И он стал рассказывать о деле Бьюшева, перебежчика, который после объявления приговора — конечно, смертного, ведь дело шло о шпионаже — с неистовой искренностью убеждал его через переводчика, что он вовсе не перебежчик, а всего лишь военнопленный, бежавший откуда-то из глубокого тыла, потому что стосковался по дому. Он не в силах был дождаться освобождения и — потом там, дома, революция, конец войне.
И вот он оказывается Григорием Ильичом Папроткиным, точно указывает название лагеря, роту военнопленных, в которой состоял, имя фельдфебеля, унтер-офицера его части — выдумать все это очень трудно, проверить же — крайне легко. Если все это правда, то он спасен.
Барб, широко раскрыв глаза, пытливо всматривается в глаза друга.
— А это правда?
— Надо выждать! Познанский сегодня утром запротоколировал его показания. Затем я доложил об этом дяде. Он сидел в ванне, уже почти позабыв об этой истории из-за склоки с ВЖДУ.
Барб разбиралась во всех этих сокращенных названиях, как настоящий солдат. ВЖДУ означало Военное железнодорожное управление. Она понимала также, что и ее собственный отпуск зависит от победы дивизионного командира, и живейшим образом интересовалась всем этим.
— Исполнение приговора — этого русский, во всяком случае, добился — будет пока приостановлено. И таковы люди в наше время — Бреттшнейдер уже негодует по этому поводу. Он полагает, что мы слишком развязно суемся в сферу его компетенции.
Барб тряхнула волосами, — она еще не успела снова заложить их двумя спущенными на уши косами.
— Боже милостивый, всюду эта ведомственная склока. Что же будет с бедным парнем?
— Разве тебе не ясно? Начнется следствие. Познанский получил уже приказ и полномочия. Ты бы только посмотрела на этого русского. Богатырь с калмыцкими глазами и каким-то детским выражением лица. И георгиевский крест за Перемышль. А как он пробился сюда от самого Наваришинска! Просто невероятный случай! Сегодня ночью Бертину уж придется повисеть на телефоне, если только ему повезет. Все провода заняты, идет сплошной вопль: поезда для отпускников!
Барб прильнула к губам Винфрида.
— Мы поедем вместе, — восторженно шептала она, — будем две недели вместе, как муж и жена, день и ночь. Четыре дня я посвящу своим родителям, ни часу больше. А ты тем временем побудешь с твоей матерью. Ах, мне жаль и этих дней, что ты отдашь ей. Если бы это зависело от меня, ты бы отправился вместе со мной в Тюбинген, поселился бы в Люстнау или Нидернау, и мы виделись бы с тобою по крайней мере раз в день. А совместная поездка, Пауль? И возвращение! И всю жизнь вместе!
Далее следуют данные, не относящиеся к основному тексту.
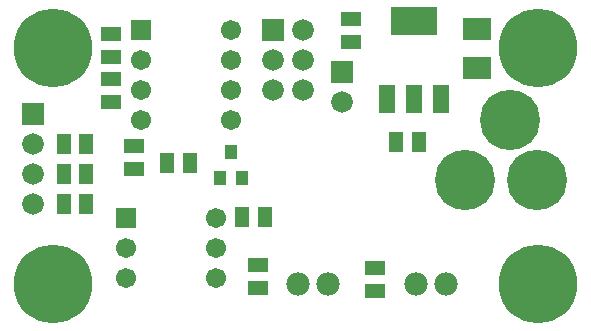
<source format=gts>
G04 (created by PCBNEW (2013-05-31 BZR 4019)-stable) date 7/5/2014 3:54:55 PM*
%MOIN*%
G04 Gerber Fmt 3.4, Leading zero omitted, Abs format*
%FSLAX34Y34*%
G01*
G70*
G90*
G04 APERTURE LIST*
%ADD10C,0.00590551*%
%ADD11C,0.262*%
%ADD12R,0.156X0.092*%
%ADD13R,0.052X0.092*%
%ADD14R,0.072X0.072*%
%ADD15C,0.072*%
%ADD16C,0.201*%
%ADD17R,0.0435X0.0514*%
%ADD18R,0.067X0.047*%
%ADD19R,0.047X0.067*%
%ADD20R,0.067X0.067*%
%ADD21C,0.067*%
%ADD22R,0.092X0.072*%
%ADD23C,0.078*%
G04 APERTURE END LIST*
G54D10*
G54D11*
X1574Y-9448D03*
G54D12*
X13600Y-700D03*
G54D13*
X13600Y-3300D03*
X14500Y-3300D03*
X12700Y-3300D03*
G54D14*
X11200Y-2400D03*
G54D15*
X11200Y-3400D03*
G54D11*
X17716Y-9448D03*
X17716Y-1574D03*
X1574Y-1574D03*
G54D16*
X17700Y-6000D03*
X15300Y-6000D03*
X16800Y-4000D03*
G54D14*
X8900Y-1000D03*
G54D15*
X9900Y-1000D03*
X8900Y-2000D03*
X9900Y-2000D03*
X8900Y-3000D03*
X9900Y-3000D03*
G54D17*
X7500Y-5067D03*
X7875Y-5933D03*
X7125Y-5933D03*
G54D18*
X12300Y-8925D03*
X12300Y-9675D03*
X8400Y-8825D03*
X8400Y-9575D03*
G54D19*
X1925Y-6800D03*
X2675Y-6800D03*
X1925Y-5800D03*
X2675Y-5800D03*
X1925Y-4800D03*
X2675Y-4800D03*
G54D20*
X4011Y-7267D03*
G54D21*
X4011Y-8267D03*
X4011Y-9267D03*
X7011Y-9267D03*
X7011Y-8267D03*
X7011Y-7267D03*
G54D14*
X900Y-3800D03*
G54D15*
X900Y-4800D03*
X900Y-5800D03*
X900Y-6800D03*
G54D18*
X11500Y-625D03*
X11500Y-1375D03*
X3500Y-2625D03*
X3500Y-3375D03*
G54D19*
X13760Y-4724D03*
X13010Y-4724D03*
G54D18*
X3500Y-1125D03*
X3500Y-1875D03*
X4250Y-5615D03*
X4250Y-4865D03*
G54D22*
X15700Y-950D03*
X15700Y-2250D03*
G54D20*
X4500Y-1000D03*
G54D21*
X4500Y-2000D03*
X4500Y-3000D03*
X4500Y-4000D03*
X7500Y-4000D03*
X7500Y-3000D03*
X7500Y-2000D03*
X7500Y-1000D03*
G54D23*
X13673Y-9448D03*
X14673Y-9448D03*
X9736Y-9448D03*
X10736Y-9448D03*
G54D19*
X7865Y-7220D03*
X8615Y-7220D03*
X6115Y-5420D03*
X5365Y-5420D03*
M02*

</source>
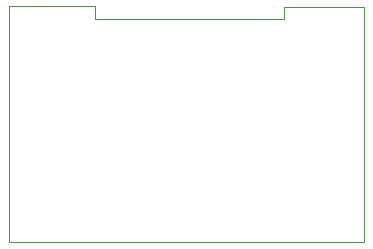
<source format=gm1>
G04*
G04 #@! TF.GenerationSoftware,Altium Limited,Altium Designer,18.0.9 (584)*
G04*
G04 Layer_Color=16711935*
%FSLAX44Y44*%
%MOMM*%
G71*
G01*
G75*
%ADD10C,0.1000*%
D10*
X339750Y594500D02*
Y605000D01*
X179500Y594500D02*
Y605812D01*
X339750Y605000D02*
X407000D01*
X107000Y605812D02*
X179500D01*
Y594500D02*
X339750D01*
X407000Y405500D02*
Y605000D01*
X107000Y405500D02*
X407000D01*
X107000D02*
Y605812D01*
M02*

</source>
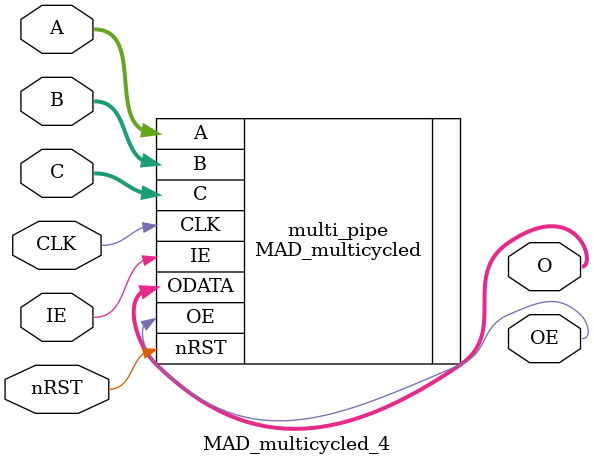
<source format=v>
`include "system_defines.vh"

module MAD_multicycled_4 (
	input					CLK,	// clock
	input					nRST,	// reset (active low)
	input					IE,		// input enable
	input	[31:0]			A,		// A
	input	[31:0]			B,		// B
	input	[31:0]			C,		// C
	output					OE,		// output enable
	output	[31:0]			O		// output
);

// definition & assignment ---------------------------------------------------

// implementation ------------------------------------------------------------
MAD_multicycled #(
	.CYCLE		(4)
) multi_pipe (
	.CLK		(CLK),
	.nRST		(nRST),
	.IE			(IE),
	.A			(A),
	.B			(B),
	.C			(C),
	.OE			(OE),
	.ODATA		(O)
);

endmodule

</source>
Винфрид обнял ее, и у него самого не было никаких других желаний.
В половине седьмого, когда уже совсем смерклось, они вместе покинули дом: сестра Барб Озанн, от чулок до броши на платье — скромная сестра милосердия Красного Креста милостиво разрешила господину обер-лейтенанту Винфриду, адъютанту его превосходительства, с которым она встретилась на прогулке, проводить ее до лазарета. Ее приятельница Софи уже ждала смены в палате, где тридцать тифозных босняков лежали в жару, уставясь покорными глазами в потолок или беспокойно ворочаясь на подушках.